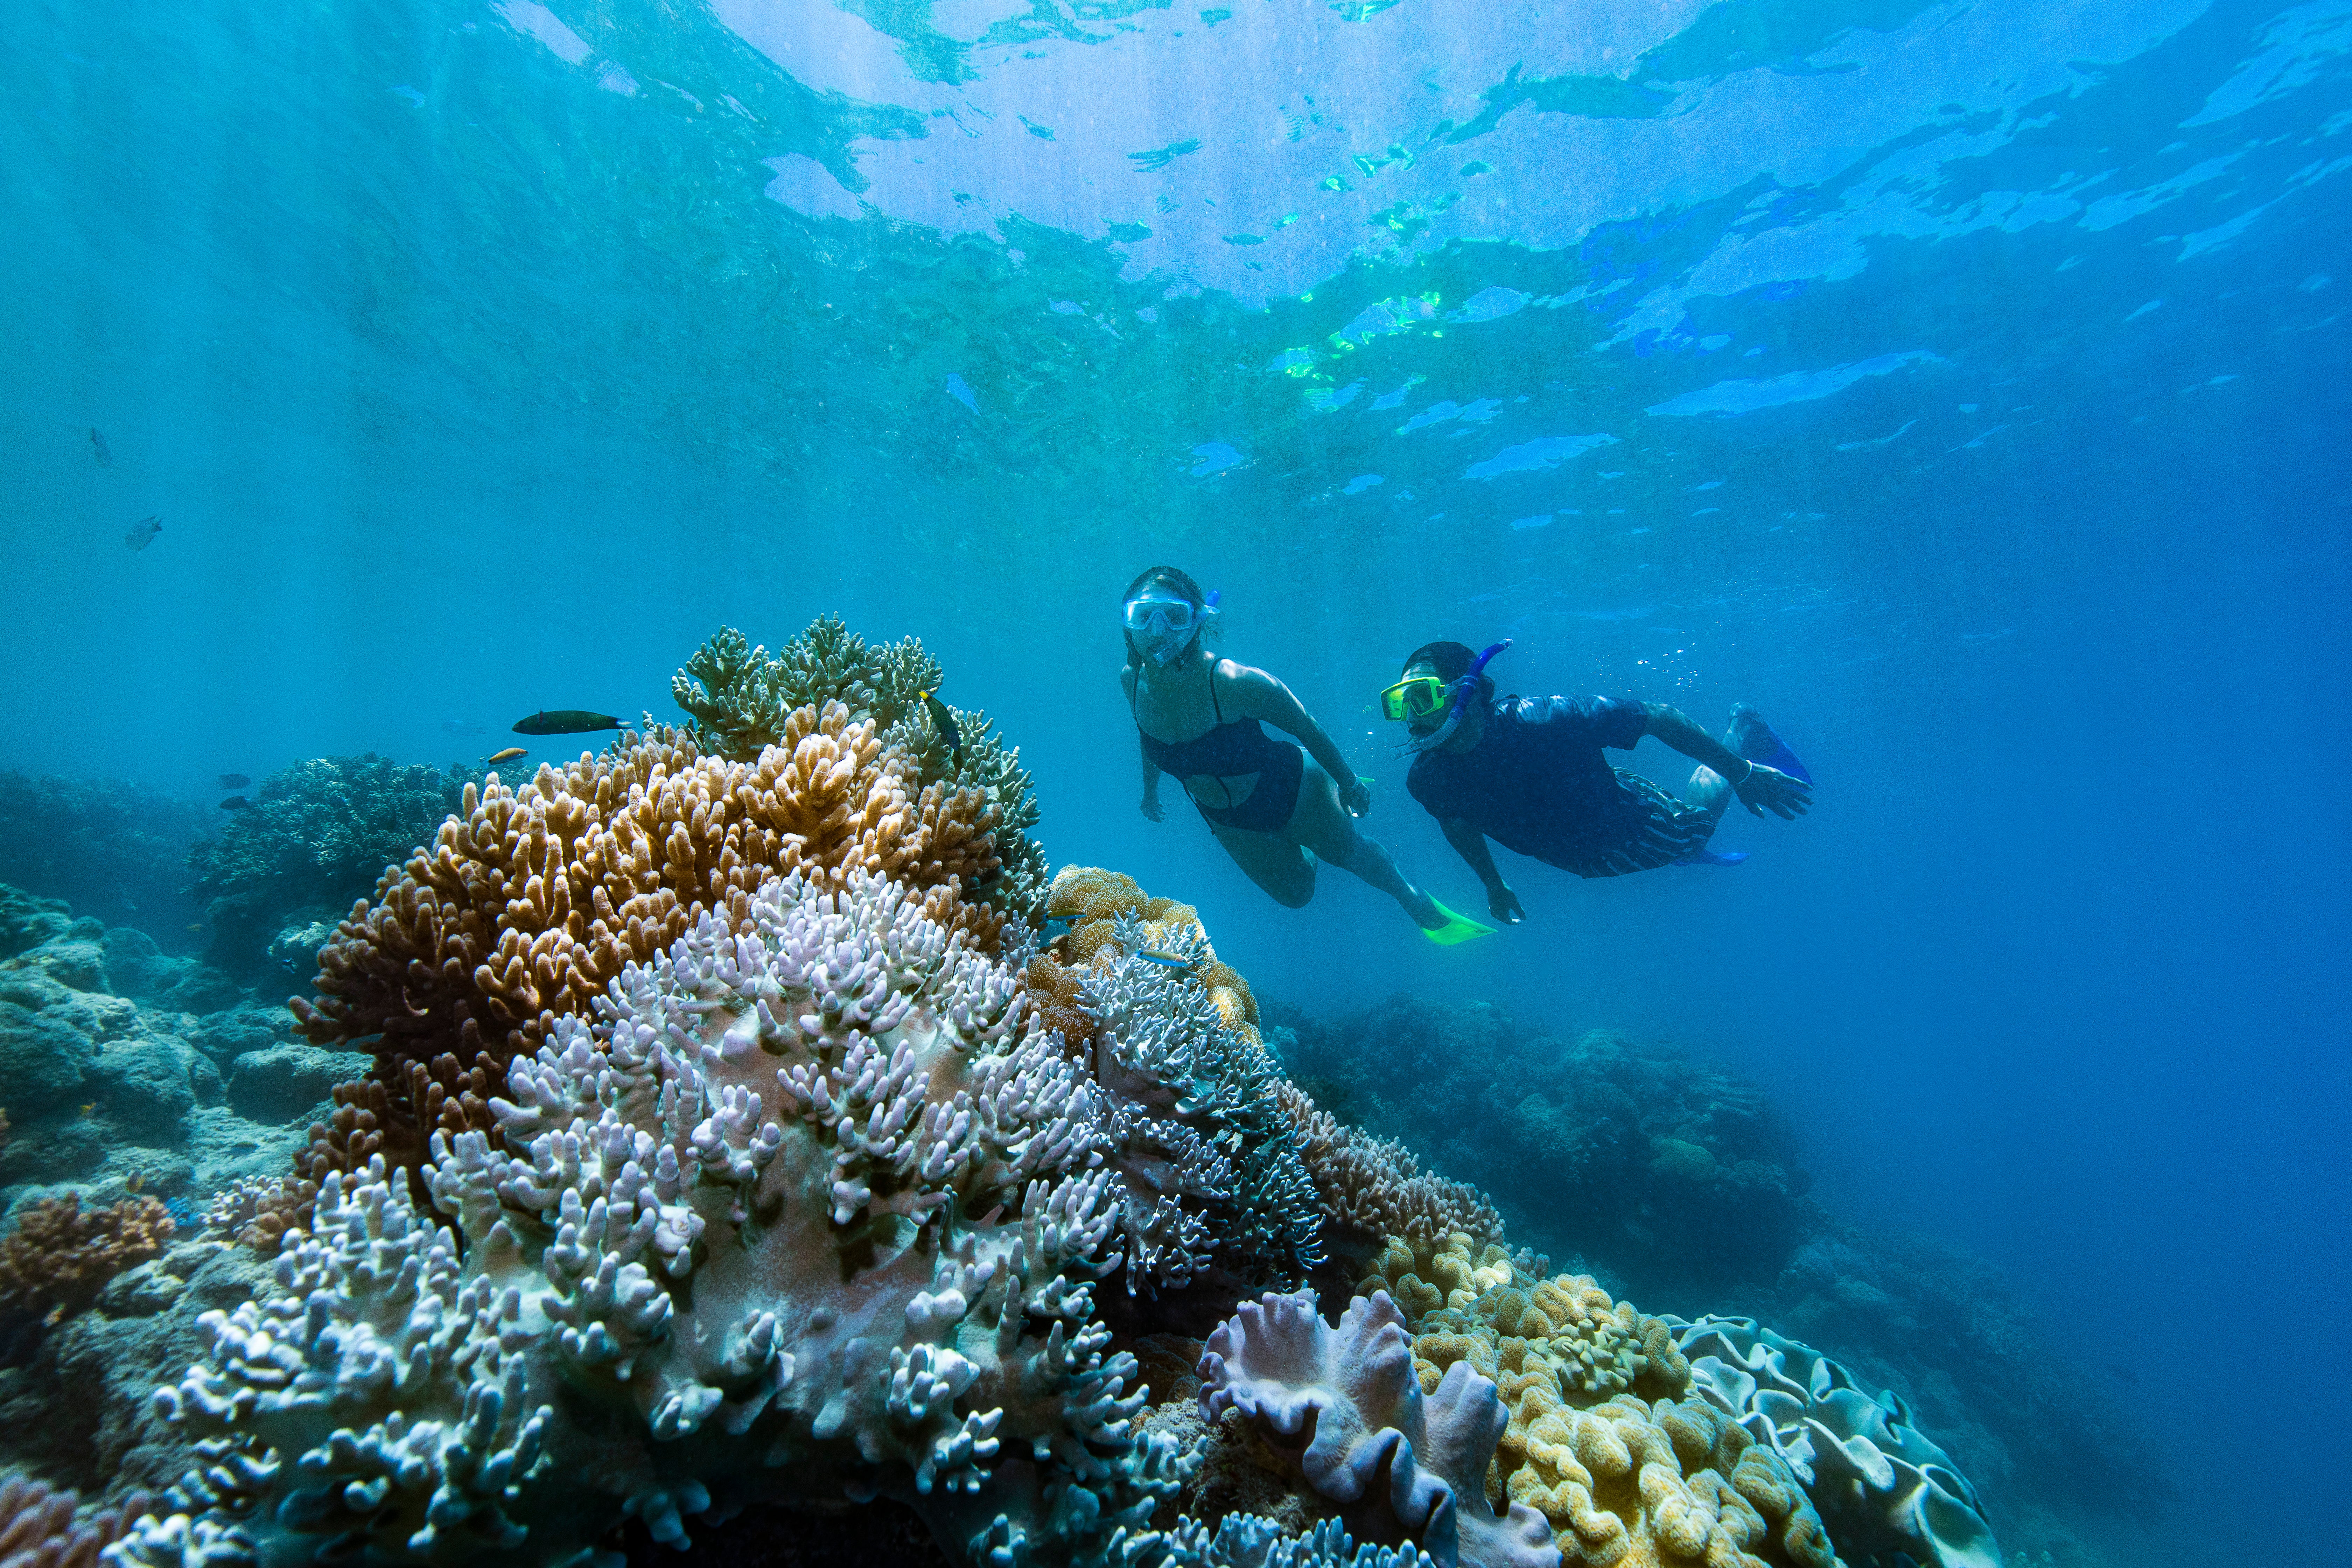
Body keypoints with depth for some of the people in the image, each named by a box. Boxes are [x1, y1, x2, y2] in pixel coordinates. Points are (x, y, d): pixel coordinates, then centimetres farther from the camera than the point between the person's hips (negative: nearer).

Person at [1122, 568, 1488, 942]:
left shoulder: (1232, 681, -37)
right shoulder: (1132, 680, -21)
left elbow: (1306, 727, -22)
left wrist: (1350, 783, -10)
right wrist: (1151, 790, 17)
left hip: (1292, 791, -5)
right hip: (1231, 824, 5)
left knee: (1349, 851, 20)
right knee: (1295, 894, 23)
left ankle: (1415, 901, 51)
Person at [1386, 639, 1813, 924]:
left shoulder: (1542, 721, -42)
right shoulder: (1426, 780, -27)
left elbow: (1661, 717, -29)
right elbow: (1457, 821, -2)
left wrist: (1744, 774, -21)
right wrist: (1493, 884, 9)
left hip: (1634, 826, -4)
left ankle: (1745, 730, 44)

□ □ □

WHAT YOU ARE ASKED TO DO
Once the pictures are dropped, please print every remaining line of the material verbatim.

RESPONSE
Body keypoints with depth for some of the people in the image, each named by a box. Boxes are [x1, y1, x2, y2] in pixel coordinates. Points are (x, y, d): pixel coordinates, then centimetres farther from the camera than the point between the person's hips (negative: nearer).

Person at [1122, 568, 1488, 942]:
left shoulder: (1232, 681, -37)
right shoulder: (1132, 680, -21)
left elbow: (1306, 727, -22)
left wrist: (1350, 783, -10)
right wrist: (1151, 790, 17)
left hip: (1292, 791, -5)
right hip: (1231, 824, 5)
left knee: (1349, 851, 20)
right knee: (1295, 894, 23)
left ankle: (1415, 901, 51)
Person at [1386, 639, 1813, 924]:
left shoulder: (1542, 721, -42)
right shoulder: (1426, 780, -27)
left elbow: (1661, 717, -29)
right elbow: (1457, 821, -2)
left wrist: (1744, 774, -21)
right wrist: (1493, 884, 9)
left hip: (1634, 826, -4)
left ankle: (1745, 730, 44)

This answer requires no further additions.